Von Alfred Denzinger – Urbach. „Ja, aber die Kommunisten …“ wetterte der hilfsbedürftige Opa beim lautstarken Protest gegen den sogenannten „Bürgerdialog“ der AfD den rund 100 AntifaschistInnen entgegen. Was er damit genau meinte, wird wohl sein ewiges Geheimnis bleiben. Vielleicht Stalingrad? Schließlich beschimpfte und beleidigte er die Protestierenden als Lügner. Viel Freude hatte die AfD allerdings mit ihrer Veranstaltung am Donnerstag, 3. September, in Urbach (Rems-Murr-Kreis) offensichtlich nicht. Gähnende Leere – die 550 Personen fassende Auerbachhalle war gerade mal mit rund 40 ZuhörerInnen belegt.
Etwa eine Hundertschaft hielt die Polizei für angemessen, um den Rechtsradikalen ihren Auftritt zu ermöglichen. Offenbar hält man in Polizeikreisen eine AfD-Veranstaltung für schützenswerter als den Reichstag in Berlin. Zumindest, wenn er von Rechten bedroht ist.

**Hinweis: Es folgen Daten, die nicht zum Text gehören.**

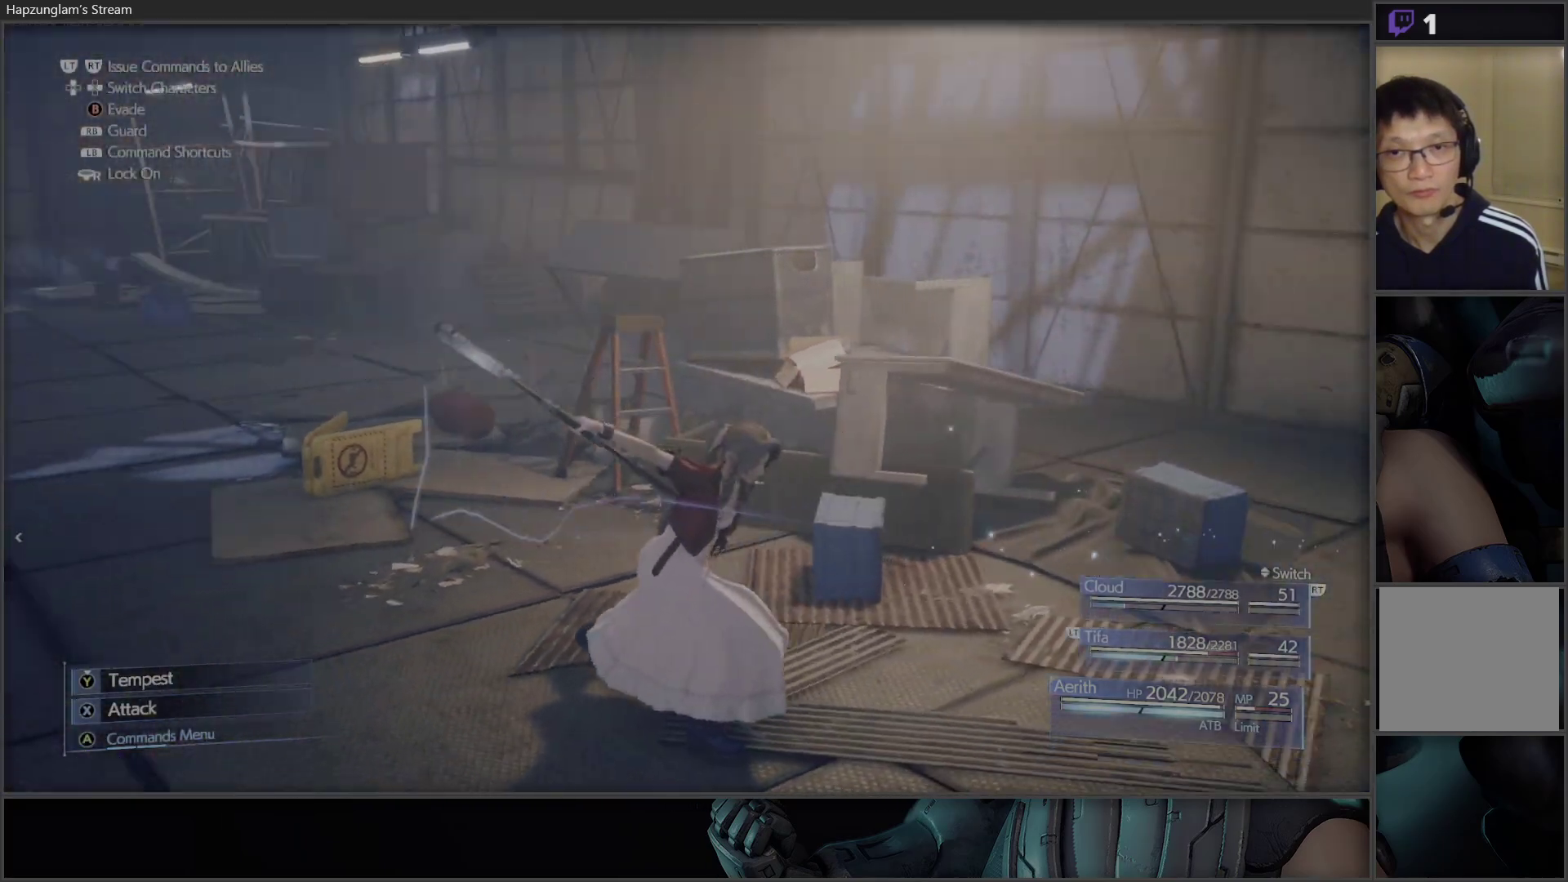
{"buttons": [], "left_stick": "center", "right_stick": "left", "events": []}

Neben dem völlig überzogen wirkenden uniformiertem Polizeiaufgebot, bei dem auch eine Reiterstaffel nicht fehlen durfte, waren in Urbach auch zahlreiche Zivilbeamte des sogenannten „Staatsschutzes“ im Einsatz. Sie filmten und/oder fotografierten teilweise fleißig mit ihren Handys. Was wohl mit dem dokumentiertem Film- und Fotomaterial passieren wird? Gibt es für diese kriminalpolizeilichen Handlungen eine Rechtsgrundlage? Vermutlich ist den Herrschaften das egal.
Zahlreiche „Schlapphüte“ in Aktion
Die „Staatsschützer“ sind ja von Berufs wegen äußerst kamerascheue Menschen. Sie verstecken sich vorzugsweise gerne hinter Büschen und größeren Fahrzeugen.
Wohlwollende Auslegung pro Rechtsradikalismus
Ermöglicht hatte dieses AfD-Spektakel auch die Gemeindeverwaltung Urbach. Sie ignorierte einfach die Vermietungsbestimmungen der Auerbachhalle, nach der eine Anmietung der Räume durch Auswärtige „nur für öffentliche Veranstaltungen“ möglich ist, „zu denen jedermann Zutritt hat“. Genau diesen öffentlichen Zutritt für jedermann gab es nicht. Dies wurde auf den Veranstaltungsflyern und sonstigen Veröffentlichungen der teilweise rechtsextremistischen Partei auch offen angekündigt. Der schon früher zweifelhaft in Erscheinung getretene AfD-Funktionär Frank Kral (siehe hierzu „Juristische Klatsche für baden-württembergischen AfD-Schatzmeister„) gab am Eingangsbereich den Türsteher. Er wies ihm augenscheinlich nicht passende BesucherInnen ab und sorgte damit für die Umsetzung der Nichtöffentlichkeit der Veranstaltung der AfD-Fraktion im Bundestag.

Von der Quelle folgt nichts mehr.